Origin of the Air Quality index and Banding
COMEAP first
introduced the UK’s Air Quality index in 1998 (Committee on Medical Effects of
Air Pollutants: Statement on Banding of Air Quality, 1998. Link).
Their subsequent
2011 Review of the UK Air Quality Index
(Daily AQI or DAQI) was introduced by Defra and devolved administrations from 1
Jan.2012. It was COMEAP’s final
publication before being disbanded and the last effort of British medical pollution
‘experts’ to maintain that only sensitive people need worry about air pollution
(even said as “exquisitely sensitive” in Prof. Harrison’s evidence for an
incinerator company – Portsmouth Incinerator Inquiry, 2000**). British medical policy leaders in COMEAP,
including Prof Harrison, were compromised in favour of incinerators at that
time. Evidence on permanent harm to child-lung development was accumulating,
measured as lung function, US/Calif authorities were recommending against children
exercising outdoors during high ozone episodes, and European experts were
developing the WHO guidance. Prof Stephen
Holgate chaired the COMEAP Review, which is thick with material on asthma,
Holgate’s speciality. They devised the
irresponsible advice that only children with ‘lung problems’ should ‘consider’ ‘reducing’
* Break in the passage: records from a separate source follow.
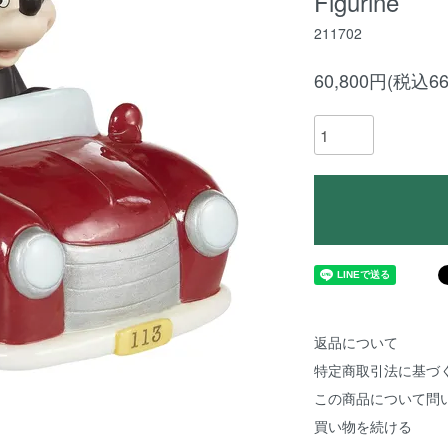
Figurine
211702
60,800円(税込66
返品について
特定商取引法に基づ
この商品について問
買い物を続ける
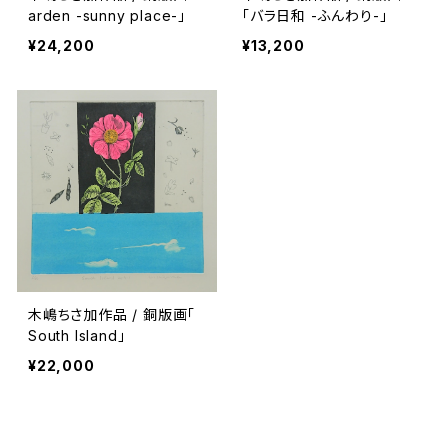
arden -sunny place-」
「バラ日和 -ふんわり-」
¥24,200
¥13,200
木嶋ちさ加作品 / 銅版画「
South Island」
¥22,000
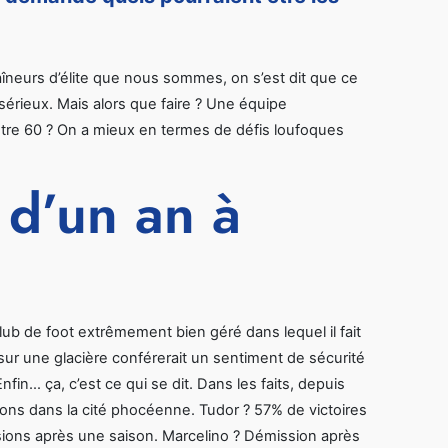
traîneurs d’élite que nous sommes, on s’est dit que ce
sérieux. Mais alors que faire ? Une équipe
re 60 ? On a mieux en termes de défis loufoques
 d’un an à
lub de foot extrêmement bien géré dans lequel il fait
sur une glacière conférerait un sentiment de sécurité
Enfin… ça, c’est ce qui se dit. Dans les faits, depuis
isons dans la cité phocéenne. Tudor ? 57% de victoires
missions après une saison. Marcelino ? Démission après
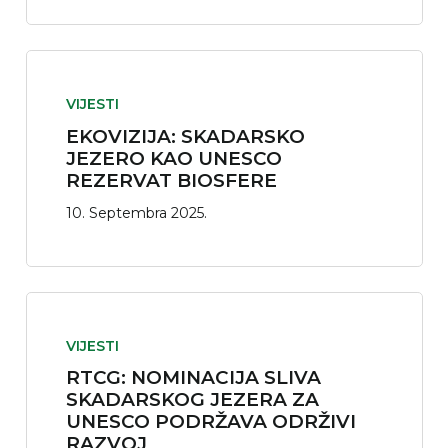
VIJESTI
EKOVIZIJA: SKADARSKO
JEZERO KAO UNESCO
REZERVAT BIOSFERE
10. Septembra 2025.
VIJESTI
RTCG: NOMINACIJA SLIVA
SKADARSKOG JEZERA ZA
UNESCO PODRŽAVA ODRŽIVI
RAZVOJ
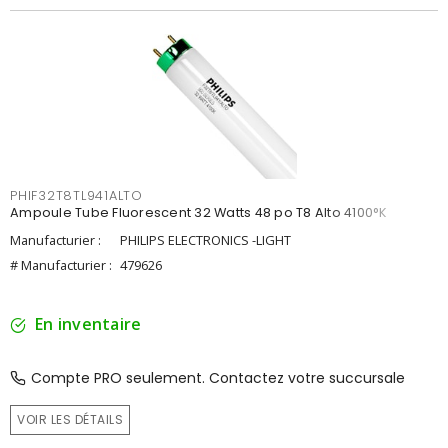
PHIF32T8TL941ALTO
Ampoule Tube Fluorescent 32 Watts 48 po T8 Alto 4100°K
Manufacturier :
PHILIPS ELECTRONICS -LIGHT
# Manufacturier :
479626
En inventaire
Compte PRO seulement. Contactez votre succursale
VOIR LES DÉTAILS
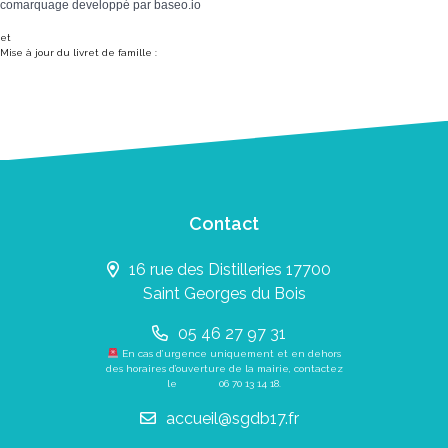
comarquage developpé par
baseo.io
et
Mise à jour du livret de famille :
Contact
16 rue des Distilleries 17700
Saint Georges du Bois
05 46 27 97 31
En cas d’urgence uniquement et en dehors
des horaires d’ouverture de la mairie, contactez
le
06 70 13 14 18
.
accueil@sgdb17.fr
‘strenuous’ exercise at times of moderate or high pollution. The report says
they were motivated by inter alia
- the need to avoid an exaggerated level of worry and concern
- our view that children with no known respiratory disease were unlikely to be particularly susceptible to the effects of air pollution.
Nowadays, however, Stephen Holgate talks of pollution
worsening
asthma and COPD and even emphasises
the need to reduce NO2 as a cause of new-onset child asthma.
Prof Harrison likewise changed his view,
but their COMEAP report lives on the DAQI. Even though Welsh government policy is
reduction of NO2, their Health Boards play it down and their NRW permits
increases in NO2 up to the old limits.